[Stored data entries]
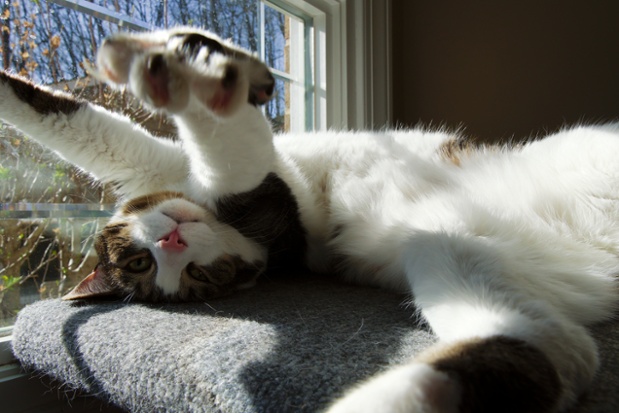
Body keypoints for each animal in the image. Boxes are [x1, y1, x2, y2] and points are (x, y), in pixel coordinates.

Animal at [1, 26, 619, 412]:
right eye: (166, 274)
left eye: (136, 260)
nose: (172, 243)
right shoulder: (270, 202)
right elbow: (233, 154)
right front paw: (202, 76)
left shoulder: (160, 164)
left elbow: (81, 125)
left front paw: (189, 65)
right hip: (446, 249)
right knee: (556, 347)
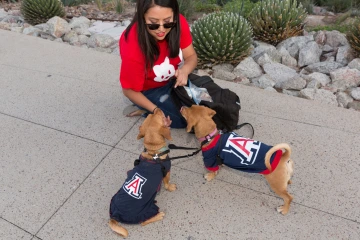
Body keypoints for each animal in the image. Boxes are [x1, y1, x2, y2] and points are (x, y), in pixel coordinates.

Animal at [109, 109, 177, 238]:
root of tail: (114, 216)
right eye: (158, 115)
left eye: (152, 114)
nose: (155, 109)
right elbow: (167, 183)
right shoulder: (167, 171)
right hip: (149, 209)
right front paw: (171, 187)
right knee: (143, 222)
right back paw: (158, 215)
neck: (153, 152)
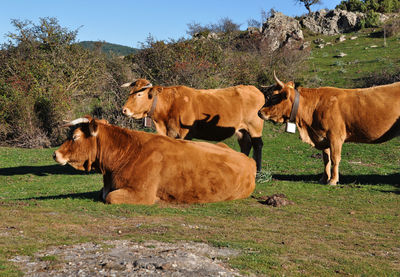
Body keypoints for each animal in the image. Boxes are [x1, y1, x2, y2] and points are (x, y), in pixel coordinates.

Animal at [52, 115, 256, 204]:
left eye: (75, 137)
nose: (55, 154)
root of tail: (249, 161)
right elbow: (102, 193)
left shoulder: (142, 193)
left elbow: (109, 197)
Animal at [122, 77, 266, 171]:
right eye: (130, 93)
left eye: (139, 94)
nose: (124, 110)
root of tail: (253, 89)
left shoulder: (185, 134)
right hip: (242, 130)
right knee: (246, 144)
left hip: (255, 127)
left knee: (258, 145)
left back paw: (258, 171)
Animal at [258, 73, 398, 185]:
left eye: (274, 97)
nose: (259, 112)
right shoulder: (323, 137)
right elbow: (326, 159)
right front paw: (324, 178)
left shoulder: (335, 136)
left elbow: (335, 158)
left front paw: (333, 180)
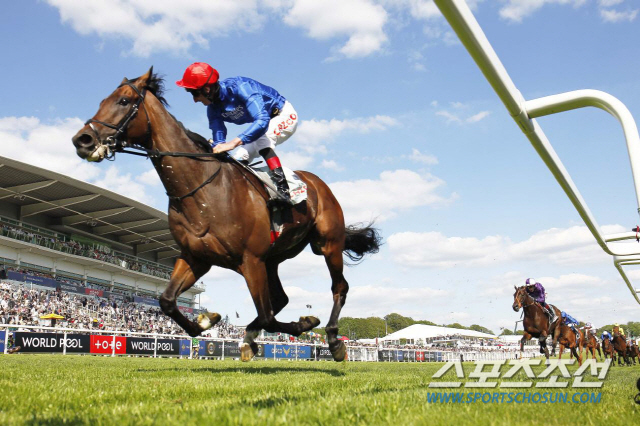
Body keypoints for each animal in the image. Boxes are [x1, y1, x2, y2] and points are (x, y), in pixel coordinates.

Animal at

Task: Set the pictures aside and transcribe exactly the stretch of lines above, beginning with the one holding "left elbow: (81, 125)" and ending with the one holding "right shoulder: (167, 171)".

Result:
left elbow: (81, 125)
left front paw: (189, 65)
right hip: (446, 249)
right knee: (556, 347)
Body keypoints for each animal in the image. Boxes are [x1, y1, x2, y2] and points are (x, y), in pixel coordinates.

Animal at [109, 109, 177, 238]:
root of tail: (114, 216)
right eye: (158, 115)
left eye: (152, 114)
nose: (155, 109)
right elbow: (167, 183)
right shoulder: (167, 171)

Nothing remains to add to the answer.